Garuda Indonesia Tunda Pembelian Pesawat Baru Usai Dapat Suntikan

[original_title]

Asman.ac.id – PT Garuda Indonesia (Persero) Tbk (GIAA) resmi mengumumkan penundaan dalam rencana ekspansi penambahan armada baru. Langkah ini diambil meskipun perusahaan telah menerima suntikan dana segar sebesar Rp23,67 triliun dari BPI Danantara. Penundaan ini difokuskan untuk meningkatkan kesehatan operasional perusahaan, yang saat ini dianggap lebih mendesak.
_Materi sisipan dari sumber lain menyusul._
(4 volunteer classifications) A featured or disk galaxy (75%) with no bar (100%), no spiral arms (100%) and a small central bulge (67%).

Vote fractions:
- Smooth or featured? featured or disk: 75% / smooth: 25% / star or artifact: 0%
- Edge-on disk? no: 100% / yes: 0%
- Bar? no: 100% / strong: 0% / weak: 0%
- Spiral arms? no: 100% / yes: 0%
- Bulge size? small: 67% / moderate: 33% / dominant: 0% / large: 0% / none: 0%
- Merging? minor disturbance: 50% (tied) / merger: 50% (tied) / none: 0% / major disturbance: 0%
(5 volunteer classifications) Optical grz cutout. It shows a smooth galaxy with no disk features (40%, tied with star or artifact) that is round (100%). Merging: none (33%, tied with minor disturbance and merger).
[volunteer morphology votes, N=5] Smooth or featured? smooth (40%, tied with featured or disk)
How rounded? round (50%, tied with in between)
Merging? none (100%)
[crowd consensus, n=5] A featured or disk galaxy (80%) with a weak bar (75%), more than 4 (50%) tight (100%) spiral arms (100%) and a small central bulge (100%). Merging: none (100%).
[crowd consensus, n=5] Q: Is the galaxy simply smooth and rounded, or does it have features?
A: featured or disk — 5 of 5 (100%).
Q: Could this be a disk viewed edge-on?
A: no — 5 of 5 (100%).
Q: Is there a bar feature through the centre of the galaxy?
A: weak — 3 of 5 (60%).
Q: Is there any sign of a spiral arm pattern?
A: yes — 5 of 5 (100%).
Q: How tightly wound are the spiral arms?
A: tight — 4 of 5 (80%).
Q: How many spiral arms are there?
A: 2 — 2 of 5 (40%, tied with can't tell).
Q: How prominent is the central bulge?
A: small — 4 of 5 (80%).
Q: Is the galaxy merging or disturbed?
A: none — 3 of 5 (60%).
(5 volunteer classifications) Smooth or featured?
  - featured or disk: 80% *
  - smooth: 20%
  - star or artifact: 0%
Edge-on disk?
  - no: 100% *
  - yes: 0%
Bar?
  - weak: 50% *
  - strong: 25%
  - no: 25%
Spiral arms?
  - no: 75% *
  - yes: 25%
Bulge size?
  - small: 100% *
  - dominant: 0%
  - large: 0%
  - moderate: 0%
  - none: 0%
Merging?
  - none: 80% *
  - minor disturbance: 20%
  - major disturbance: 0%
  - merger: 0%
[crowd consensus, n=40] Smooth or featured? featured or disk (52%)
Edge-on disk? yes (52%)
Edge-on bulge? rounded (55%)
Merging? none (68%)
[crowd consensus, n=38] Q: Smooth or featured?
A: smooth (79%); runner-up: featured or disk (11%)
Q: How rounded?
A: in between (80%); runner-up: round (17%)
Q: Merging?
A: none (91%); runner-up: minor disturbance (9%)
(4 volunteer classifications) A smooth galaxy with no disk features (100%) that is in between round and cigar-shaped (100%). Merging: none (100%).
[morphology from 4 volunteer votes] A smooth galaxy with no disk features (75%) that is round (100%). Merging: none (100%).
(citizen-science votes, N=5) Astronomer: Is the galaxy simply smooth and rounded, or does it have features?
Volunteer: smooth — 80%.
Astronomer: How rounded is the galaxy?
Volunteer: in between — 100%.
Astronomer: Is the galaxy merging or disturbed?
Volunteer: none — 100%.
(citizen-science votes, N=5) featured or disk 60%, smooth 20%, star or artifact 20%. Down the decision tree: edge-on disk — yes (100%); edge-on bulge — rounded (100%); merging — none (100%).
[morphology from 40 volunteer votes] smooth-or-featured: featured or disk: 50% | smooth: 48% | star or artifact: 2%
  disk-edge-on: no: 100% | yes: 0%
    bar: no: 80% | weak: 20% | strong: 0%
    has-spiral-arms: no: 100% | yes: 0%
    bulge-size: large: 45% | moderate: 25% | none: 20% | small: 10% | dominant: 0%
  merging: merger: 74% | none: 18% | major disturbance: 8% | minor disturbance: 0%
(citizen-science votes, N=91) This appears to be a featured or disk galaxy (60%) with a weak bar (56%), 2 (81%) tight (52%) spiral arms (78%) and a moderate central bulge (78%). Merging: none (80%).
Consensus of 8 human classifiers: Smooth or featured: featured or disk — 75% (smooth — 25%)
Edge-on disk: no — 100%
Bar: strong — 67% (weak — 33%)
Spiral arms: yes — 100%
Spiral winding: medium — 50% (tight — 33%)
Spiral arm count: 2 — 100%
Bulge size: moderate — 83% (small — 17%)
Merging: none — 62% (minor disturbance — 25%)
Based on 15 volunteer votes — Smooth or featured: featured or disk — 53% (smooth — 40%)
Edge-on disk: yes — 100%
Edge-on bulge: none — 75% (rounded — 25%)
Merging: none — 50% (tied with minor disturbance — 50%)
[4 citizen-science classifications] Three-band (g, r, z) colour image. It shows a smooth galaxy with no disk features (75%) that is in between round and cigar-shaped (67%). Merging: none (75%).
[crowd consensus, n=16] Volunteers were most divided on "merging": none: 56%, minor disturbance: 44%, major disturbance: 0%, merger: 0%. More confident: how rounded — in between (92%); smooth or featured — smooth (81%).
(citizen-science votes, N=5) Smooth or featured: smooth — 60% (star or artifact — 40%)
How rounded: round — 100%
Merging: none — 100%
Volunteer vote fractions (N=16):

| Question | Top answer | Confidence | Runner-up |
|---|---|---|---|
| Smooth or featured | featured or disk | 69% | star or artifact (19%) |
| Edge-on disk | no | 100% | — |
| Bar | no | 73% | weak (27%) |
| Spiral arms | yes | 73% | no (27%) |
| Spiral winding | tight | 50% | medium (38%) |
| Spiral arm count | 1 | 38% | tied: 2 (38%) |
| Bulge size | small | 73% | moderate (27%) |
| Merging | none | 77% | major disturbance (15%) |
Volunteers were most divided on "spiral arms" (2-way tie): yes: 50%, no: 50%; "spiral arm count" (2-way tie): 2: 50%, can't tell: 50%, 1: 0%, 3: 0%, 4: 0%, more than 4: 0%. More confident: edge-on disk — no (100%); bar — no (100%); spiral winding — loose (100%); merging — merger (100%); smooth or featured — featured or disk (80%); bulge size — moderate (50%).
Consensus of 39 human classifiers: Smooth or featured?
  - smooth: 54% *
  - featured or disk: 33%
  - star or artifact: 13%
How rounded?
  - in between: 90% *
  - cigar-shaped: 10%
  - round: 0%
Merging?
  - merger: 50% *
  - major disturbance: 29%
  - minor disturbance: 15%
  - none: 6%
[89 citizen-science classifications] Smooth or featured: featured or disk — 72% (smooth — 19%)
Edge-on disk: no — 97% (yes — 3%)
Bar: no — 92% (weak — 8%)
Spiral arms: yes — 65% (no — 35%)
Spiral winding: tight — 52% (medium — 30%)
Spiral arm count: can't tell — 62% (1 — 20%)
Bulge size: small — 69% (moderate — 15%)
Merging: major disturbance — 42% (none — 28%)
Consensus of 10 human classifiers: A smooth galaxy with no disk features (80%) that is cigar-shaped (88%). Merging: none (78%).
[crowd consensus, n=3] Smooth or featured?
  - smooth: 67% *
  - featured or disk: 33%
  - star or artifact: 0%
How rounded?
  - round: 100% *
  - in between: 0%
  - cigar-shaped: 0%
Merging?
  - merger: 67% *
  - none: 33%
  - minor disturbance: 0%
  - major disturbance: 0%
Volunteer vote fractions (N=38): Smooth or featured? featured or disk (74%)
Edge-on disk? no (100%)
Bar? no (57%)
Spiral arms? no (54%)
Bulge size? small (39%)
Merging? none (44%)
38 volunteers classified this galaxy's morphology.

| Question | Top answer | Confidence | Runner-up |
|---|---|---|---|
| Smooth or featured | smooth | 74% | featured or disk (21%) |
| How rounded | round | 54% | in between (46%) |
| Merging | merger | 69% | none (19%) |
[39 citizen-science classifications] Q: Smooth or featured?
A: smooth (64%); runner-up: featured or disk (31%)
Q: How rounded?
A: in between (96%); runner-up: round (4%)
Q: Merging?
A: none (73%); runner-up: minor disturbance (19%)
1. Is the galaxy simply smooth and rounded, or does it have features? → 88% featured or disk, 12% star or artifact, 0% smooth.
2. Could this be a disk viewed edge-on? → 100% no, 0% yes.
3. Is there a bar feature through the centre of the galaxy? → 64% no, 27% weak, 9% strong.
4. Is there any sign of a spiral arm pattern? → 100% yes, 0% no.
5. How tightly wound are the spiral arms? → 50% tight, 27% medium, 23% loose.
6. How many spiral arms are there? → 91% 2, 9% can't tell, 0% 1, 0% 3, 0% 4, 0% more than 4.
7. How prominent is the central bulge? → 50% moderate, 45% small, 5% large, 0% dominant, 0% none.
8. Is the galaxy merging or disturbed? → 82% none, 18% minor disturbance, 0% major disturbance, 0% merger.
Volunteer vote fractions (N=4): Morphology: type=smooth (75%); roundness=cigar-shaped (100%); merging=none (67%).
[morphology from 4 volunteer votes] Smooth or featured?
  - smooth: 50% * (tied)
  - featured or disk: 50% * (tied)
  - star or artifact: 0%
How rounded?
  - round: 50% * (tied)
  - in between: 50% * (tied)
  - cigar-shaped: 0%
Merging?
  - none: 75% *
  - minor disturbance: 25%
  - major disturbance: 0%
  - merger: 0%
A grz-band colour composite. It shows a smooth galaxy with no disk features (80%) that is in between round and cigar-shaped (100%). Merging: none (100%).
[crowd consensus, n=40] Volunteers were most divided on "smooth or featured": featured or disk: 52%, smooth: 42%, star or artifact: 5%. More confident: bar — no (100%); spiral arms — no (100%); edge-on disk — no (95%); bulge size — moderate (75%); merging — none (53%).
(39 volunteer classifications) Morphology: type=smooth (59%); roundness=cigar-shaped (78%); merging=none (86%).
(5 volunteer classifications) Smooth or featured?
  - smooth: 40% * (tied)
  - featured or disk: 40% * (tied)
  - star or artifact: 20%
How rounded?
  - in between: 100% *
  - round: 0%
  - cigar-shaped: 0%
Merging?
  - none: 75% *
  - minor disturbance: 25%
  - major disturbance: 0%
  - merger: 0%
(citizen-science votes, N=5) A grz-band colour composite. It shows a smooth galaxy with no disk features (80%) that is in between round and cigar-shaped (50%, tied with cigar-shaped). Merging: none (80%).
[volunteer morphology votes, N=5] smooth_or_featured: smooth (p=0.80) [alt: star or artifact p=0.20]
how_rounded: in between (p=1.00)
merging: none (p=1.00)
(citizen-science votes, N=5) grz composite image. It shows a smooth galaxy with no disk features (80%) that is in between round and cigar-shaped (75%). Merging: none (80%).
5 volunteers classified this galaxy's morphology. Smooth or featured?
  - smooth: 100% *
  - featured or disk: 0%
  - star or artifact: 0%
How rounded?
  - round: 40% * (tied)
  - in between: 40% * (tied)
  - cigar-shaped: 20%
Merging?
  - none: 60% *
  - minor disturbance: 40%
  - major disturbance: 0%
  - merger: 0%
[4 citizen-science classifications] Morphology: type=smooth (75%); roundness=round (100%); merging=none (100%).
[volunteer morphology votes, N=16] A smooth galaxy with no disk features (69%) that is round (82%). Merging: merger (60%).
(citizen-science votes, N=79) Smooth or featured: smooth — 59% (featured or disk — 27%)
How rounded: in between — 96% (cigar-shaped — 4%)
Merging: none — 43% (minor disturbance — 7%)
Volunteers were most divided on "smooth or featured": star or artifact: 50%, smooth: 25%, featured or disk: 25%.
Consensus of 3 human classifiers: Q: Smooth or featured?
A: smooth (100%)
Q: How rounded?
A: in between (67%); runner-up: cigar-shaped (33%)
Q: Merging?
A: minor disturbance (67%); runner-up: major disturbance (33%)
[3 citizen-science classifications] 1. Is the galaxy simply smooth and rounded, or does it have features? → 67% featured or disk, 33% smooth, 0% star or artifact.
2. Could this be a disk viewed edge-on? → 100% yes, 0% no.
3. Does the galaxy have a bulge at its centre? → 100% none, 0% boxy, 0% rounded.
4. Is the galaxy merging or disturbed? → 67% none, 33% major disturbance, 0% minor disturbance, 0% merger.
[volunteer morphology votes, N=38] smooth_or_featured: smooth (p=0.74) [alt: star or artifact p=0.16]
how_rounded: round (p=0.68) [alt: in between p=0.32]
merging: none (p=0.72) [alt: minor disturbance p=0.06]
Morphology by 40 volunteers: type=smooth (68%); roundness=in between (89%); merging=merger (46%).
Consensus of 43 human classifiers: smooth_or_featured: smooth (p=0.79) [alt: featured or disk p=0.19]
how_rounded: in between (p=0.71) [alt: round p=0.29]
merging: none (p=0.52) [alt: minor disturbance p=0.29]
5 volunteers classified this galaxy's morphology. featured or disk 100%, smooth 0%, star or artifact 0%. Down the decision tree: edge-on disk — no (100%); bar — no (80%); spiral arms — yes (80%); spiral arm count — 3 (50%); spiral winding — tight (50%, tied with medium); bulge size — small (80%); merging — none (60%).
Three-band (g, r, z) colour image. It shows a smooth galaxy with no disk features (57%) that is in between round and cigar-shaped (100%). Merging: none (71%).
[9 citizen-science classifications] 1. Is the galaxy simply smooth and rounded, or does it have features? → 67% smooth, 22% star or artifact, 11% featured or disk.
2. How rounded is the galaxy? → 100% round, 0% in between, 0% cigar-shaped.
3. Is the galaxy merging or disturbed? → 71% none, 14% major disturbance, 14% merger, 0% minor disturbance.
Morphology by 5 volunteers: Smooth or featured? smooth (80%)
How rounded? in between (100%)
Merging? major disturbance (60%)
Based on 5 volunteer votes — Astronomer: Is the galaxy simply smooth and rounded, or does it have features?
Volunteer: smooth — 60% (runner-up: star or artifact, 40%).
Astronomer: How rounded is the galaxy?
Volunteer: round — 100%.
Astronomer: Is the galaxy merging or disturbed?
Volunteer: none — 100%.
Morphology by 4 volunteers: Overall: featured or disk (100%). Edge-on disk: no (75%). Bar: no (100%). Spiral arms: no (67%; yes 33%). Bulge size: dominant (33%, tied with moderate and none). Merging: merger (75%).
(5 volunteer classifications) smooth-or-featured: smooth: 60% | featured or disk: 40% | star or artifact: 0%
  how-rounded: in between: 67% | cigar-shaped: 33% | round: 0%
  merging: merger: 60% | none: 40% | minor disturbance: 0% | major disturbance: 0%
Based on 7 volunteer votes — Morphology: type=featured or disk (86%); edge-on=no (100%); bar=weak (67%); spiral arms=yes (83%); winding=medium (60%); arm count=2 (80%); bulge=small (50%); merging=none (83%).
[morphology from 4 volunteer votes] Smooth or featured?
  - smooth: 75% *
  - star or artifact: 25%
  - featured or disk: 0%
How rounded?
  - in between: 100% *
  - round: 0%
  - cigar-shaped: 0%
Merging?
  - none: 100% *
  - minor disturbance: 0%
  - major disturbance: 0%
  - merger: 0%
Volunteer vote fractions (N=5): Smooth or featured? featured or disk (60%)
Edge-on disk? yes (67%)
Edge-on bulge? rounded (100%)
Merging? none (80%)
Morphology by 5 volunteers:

Direktur Utama Garuda Indonesia, Glenny H. Kairupan, mengungkapkan bahwa manajemen saat ini memprioritaskan pemeliharaan dan perbaikan pesawat yang sudah ada. Dalam sebuah konferensi pers di Jakarta pada Kamis, 13 November 2025, Kairupan menjelaskan bahwa dari kesepakatan awal yang mencakup empat pesawat, baru satu yang telah dilakukan pembayaran uang muka. Tiga pesawat lainnya akan ditunda untuk memastikan bahwa anggaran yang ada difokuskan pada optimalisasi armada yang telah beroperasi.

Dalam konteks ini, Garuda Indonesia menghadapi tantangan signifikan terkait fleet management, di mana sejumlah pesawat mengalami masalah yang menghambat operasi mereka. Permasalahan ini menjadi beban tersendiri bagi perusahaan dan mempengaruhi keputusan untuk menunda investasi tambahan.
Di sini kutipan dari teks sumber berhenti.